EXTRAIT:
Cour de justice de l’Union européenne, le 28 octobre 2021, n°C-650/19

Un arrêt rendu par la Cour de justice de l’Union européenne en date du 20 octobre 2022 vient préciser les conditions d’engagement de la responsabilité non contractuelle de l’Union. En l’espèce, une société de conseil avait introduit un recours en indemnité devant le Tribunal de l’Union européenne, cherchant à obtenir réparation du préjudice qu’elle estimait avoir subi du fait des agissements d’une institution de l’Union. Par un arrêt du 26 juin 2019, le Tribunal avait rejeté ce recours en le jugeant non fondé. La juridiction de première instance avait notamment écarté l’argumentation de la société requérante relative à une violation de son droit d’être entendue au cours de la procédure administrative. Saisie d’un pourvoi par la société de conseil, la Cour de justice de l’Union européenne était ainsi conduite à examiner si le Tribunal avait commis une erreur de droit en appréciant la portée d’une telle irrégularité procédurale. Se posait alors la question de savoir si la violation avérée du droit d’être entendu constituait une illégalité suffisante pour engager la responsabilité de l’Union, ou si ses conséquences devaient être appréciées au regard des autres conditions de cette responsabilité. Par la décision commentée, la Cour de justice annule partiellement l’arrêt du Tribunal, considérant que le grief tiré de la violation du droit d’être entendu était fondé. Elle renvoie cependant l’affaire devant le Tribunal afin que celui-ci se prononce sur l’existence d’un lien de causalité entre cette illégalité et le dommage allégué, ainsi que sur la réalité de ce dernier. La solution retenue par la Cour permet ainsi de réaffirmer la place centrale du droit d’être entendu comme garantie procédurale (I), tout en soumettant l’octroi d’une réparation à la démonstration rigoureuse de l’ensemble des conditions de la responsabilité non contractuelle (II).

LISTE DE DONNÉES:
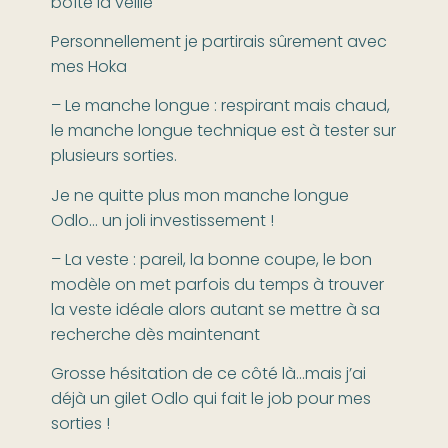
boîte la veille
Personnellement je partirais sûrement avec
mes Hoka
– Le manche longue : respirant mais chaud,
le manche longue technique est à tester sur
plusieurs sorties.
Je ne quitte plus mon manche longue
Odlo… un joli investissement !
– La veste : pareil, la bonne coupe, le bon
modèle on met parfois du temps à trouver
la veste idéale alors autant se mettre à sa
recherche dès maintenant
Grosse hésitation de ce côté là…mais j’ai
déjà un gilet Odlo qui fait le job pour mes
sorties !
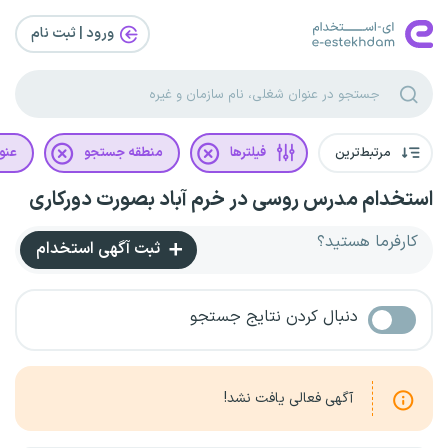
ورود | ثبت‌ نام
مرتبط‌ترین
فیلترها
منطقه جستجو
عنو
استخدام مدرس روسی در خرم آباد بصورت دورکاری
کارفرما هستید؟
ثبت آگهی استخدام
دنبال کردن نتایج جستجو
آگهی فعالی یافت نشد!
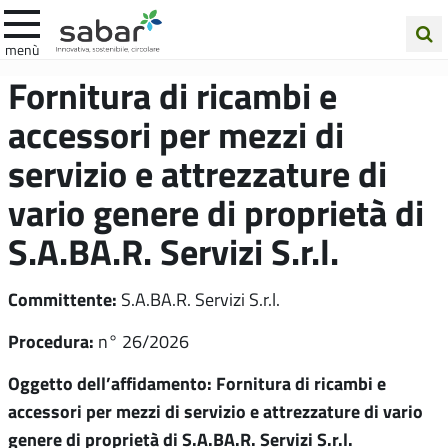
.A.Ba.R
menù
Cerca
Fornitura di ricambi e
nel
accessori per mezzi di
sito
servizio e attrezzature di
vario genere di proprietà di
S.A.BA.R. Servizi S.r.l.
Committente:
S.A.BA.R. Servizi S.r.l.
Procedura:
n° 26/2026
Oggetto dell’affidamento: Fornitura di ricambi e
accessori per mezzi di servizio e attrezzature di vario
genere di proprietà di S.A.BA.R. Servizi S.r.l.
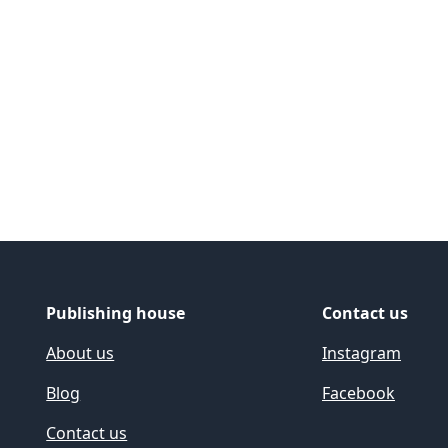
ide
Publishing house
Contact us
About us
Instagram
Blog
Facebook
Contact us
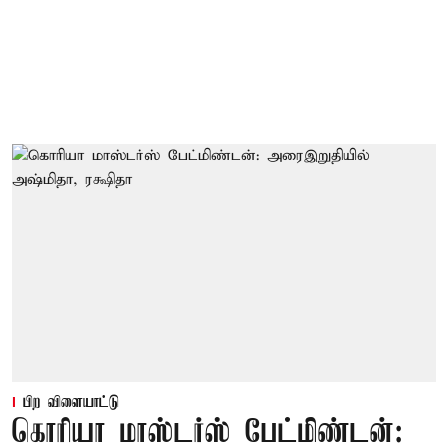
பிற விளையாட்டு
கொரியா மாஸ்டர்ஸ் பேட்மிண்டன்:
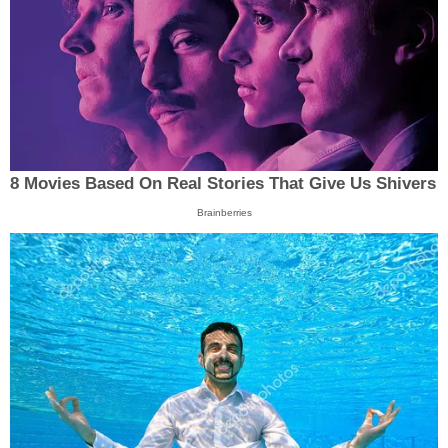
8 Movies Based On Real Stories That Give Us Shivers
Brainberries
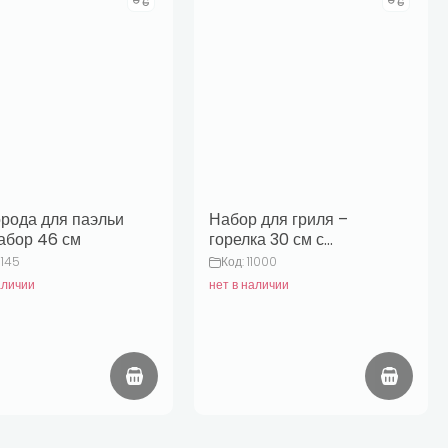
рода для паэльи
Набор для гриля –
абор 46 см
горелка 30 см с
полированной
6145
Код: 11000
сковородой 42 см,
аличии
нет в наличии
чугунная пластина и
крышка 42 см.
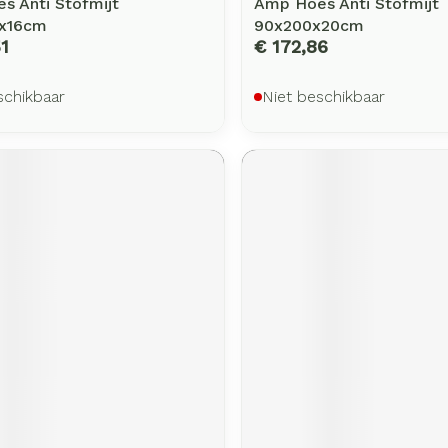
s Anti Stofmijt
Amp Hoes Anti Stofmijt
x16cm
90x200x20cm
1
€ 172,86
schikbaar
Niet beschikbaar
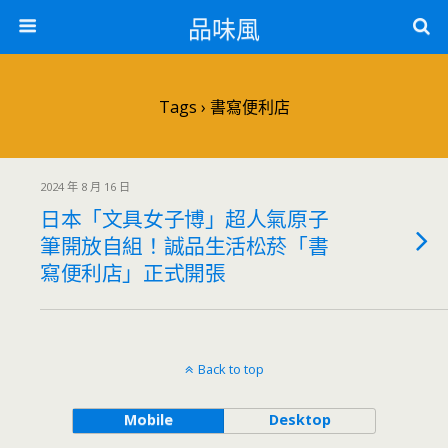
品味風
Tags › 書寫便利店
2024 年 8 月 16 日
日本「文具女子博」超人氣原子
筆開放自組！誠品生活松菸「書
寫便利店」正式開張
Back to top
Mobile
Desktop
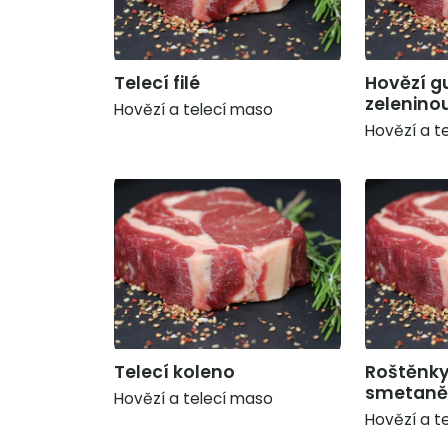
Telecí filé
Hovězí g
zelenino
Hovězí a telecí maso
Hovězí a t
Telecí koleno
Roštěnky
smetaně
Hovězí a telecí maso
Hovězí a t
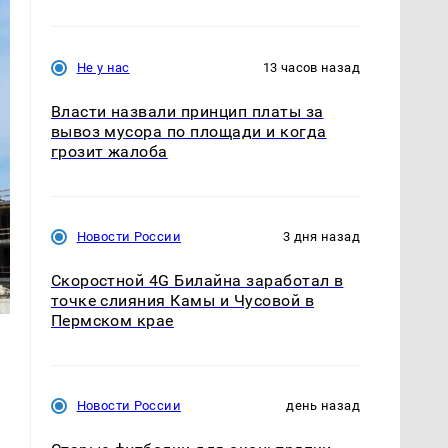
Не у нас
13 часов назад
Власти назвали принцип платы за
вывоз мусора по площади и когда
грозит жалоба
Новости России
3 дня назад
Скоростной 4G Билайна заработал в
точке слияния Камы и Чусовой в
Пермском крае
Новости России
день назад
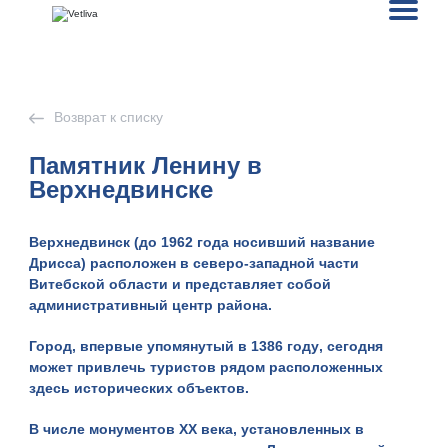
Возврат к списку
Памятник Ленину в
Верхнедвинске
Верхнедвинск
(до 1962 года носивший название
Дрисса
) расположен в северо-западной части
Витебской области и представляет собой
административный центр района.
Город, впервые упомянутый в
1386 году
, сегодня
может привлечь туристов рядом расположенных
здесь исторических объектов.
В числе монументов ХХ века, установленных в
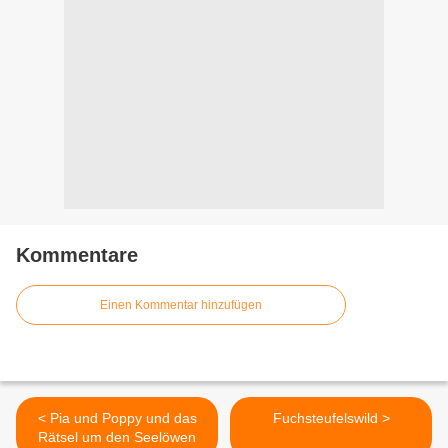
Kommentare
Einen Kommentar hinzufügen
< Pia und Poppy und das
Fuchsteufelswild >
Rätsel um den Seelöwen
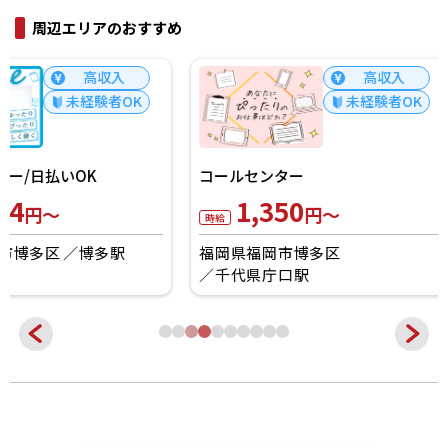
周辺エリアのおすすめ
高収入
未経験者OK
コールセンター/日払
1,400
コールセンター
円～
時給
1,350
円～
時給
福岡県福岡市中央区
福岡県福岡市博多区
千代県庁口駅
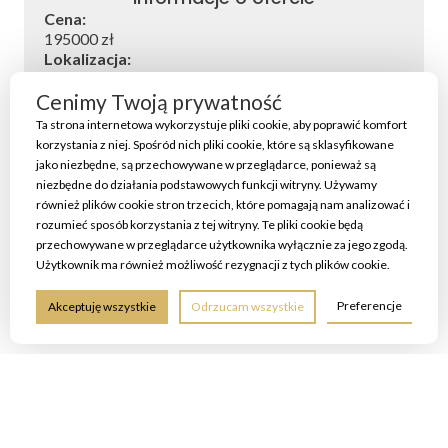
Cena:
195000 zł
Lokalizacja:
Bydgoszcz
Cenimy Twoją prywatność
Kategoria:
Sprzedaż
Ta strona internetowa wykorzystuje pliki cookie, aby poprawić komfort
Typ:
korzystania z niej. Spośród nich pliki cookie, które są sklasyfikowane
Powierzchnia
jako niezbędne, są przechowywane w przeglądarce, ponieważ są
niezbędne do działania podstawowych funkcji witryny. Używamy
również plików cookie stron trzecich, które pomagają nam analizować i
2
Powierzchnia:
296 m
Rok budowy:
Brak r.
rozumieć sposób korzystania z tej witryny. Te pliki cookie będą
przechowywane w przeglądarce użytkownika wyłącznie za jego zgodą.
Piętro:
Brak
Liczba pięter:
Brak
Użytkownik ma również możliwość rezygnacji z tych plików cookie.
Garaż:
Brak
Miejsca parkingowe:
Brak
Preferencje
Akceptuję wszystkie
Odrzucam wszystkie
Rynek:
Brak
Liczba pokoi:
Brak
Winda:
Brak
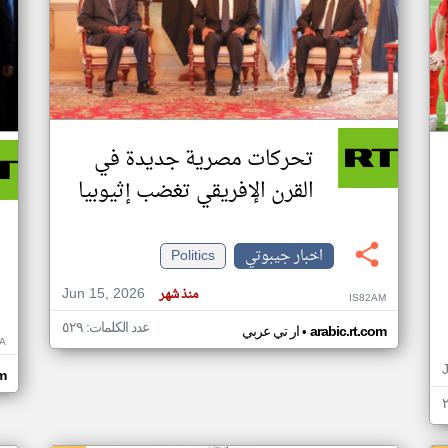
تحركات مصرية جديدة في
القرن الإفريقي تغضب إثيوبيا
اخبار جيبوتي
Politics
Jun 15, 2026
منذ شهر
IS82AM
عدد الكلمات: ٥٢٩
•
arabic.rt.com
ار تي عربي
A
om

CONSIGNE 1:
Recopiez intégralement l'extrait consacré à l'arrêt de la Cour de justice, sans y changer un seul mot.
CONSIGNE 2:
Relevez chaque ligne de la liste qui contient la chaîne « servizio », en tenant compte de la casse.
L'extrait et la liste n'ont pas la même origine.

RÉPONSE ATTENDUE 1:
Cour de justice de l’Union européenne, le 28 octobre 2021, n°C-650/19

Un arrêt rendu par la Cour de justice de l’Union européenne en date du 20 octobre 2022 vient préciser les conditions d’engagement de la responsabilité non contractuelle de l’Union. En l’espèce, une société de conseil avait introduit un recours en indemnité devant le Tribunal de l’Union européenne, cherchant à obtenir réparation du préjudice qu’elle estimait avoir subi du fait des agissements d’une institution de l’Union. Par un arrêt du 26 juin 2019, le Tribunal avait rejeté ce recours en le jugeant non fondé. La juridiction de première instance avait notamment écarté l’argumentation de la société requérante relative à une violation de son droit d’être entendue au cours de la procédure administrative. Saisie d’un pourvoi par la société de conseil, la Cour de justice de l’Union européenne était ainsi conduite à examiner si le Tribunal avait commis une erreur de droit en appréciant la portée d’une telle irrégularité procédurale. Se posait alors la question de savoir si la violation avérée du droit d’être entendu constituait une illégalité suffisante pour engager la responsabilité de l’Union, ou si ses conséquences devaient être appréciées au regard des autres conditions de cette responsabilité. Par la décision commentée, la Cour de justice annule partiellement l’arrêt du Tribunal, considérant que le grief tiré de la violation du droit d’être entendu était fondé. Elle renvoie cependant l’affaire devant le Tribunal afin que celui-ci se prononce sur l’existence d’un lien de causalité entre cette illégalité et le dommage allégué, ainsi que sur la réalité de ce dernier. La solution retenue par la Cour permet ainsi de réaffirmer la place centrale du droit d’être entendu comme garantie procédurale (I), tout en soumettant l’octroi d’une réparation à la démonstration rigoureuse de l’ensemble des conditions de la responsabilité non contractuelle (II).

RÉPONSE ATTENDUE 2:
servizio e attrezzature di
accessori per mezzi di servizio e attrezzature di vario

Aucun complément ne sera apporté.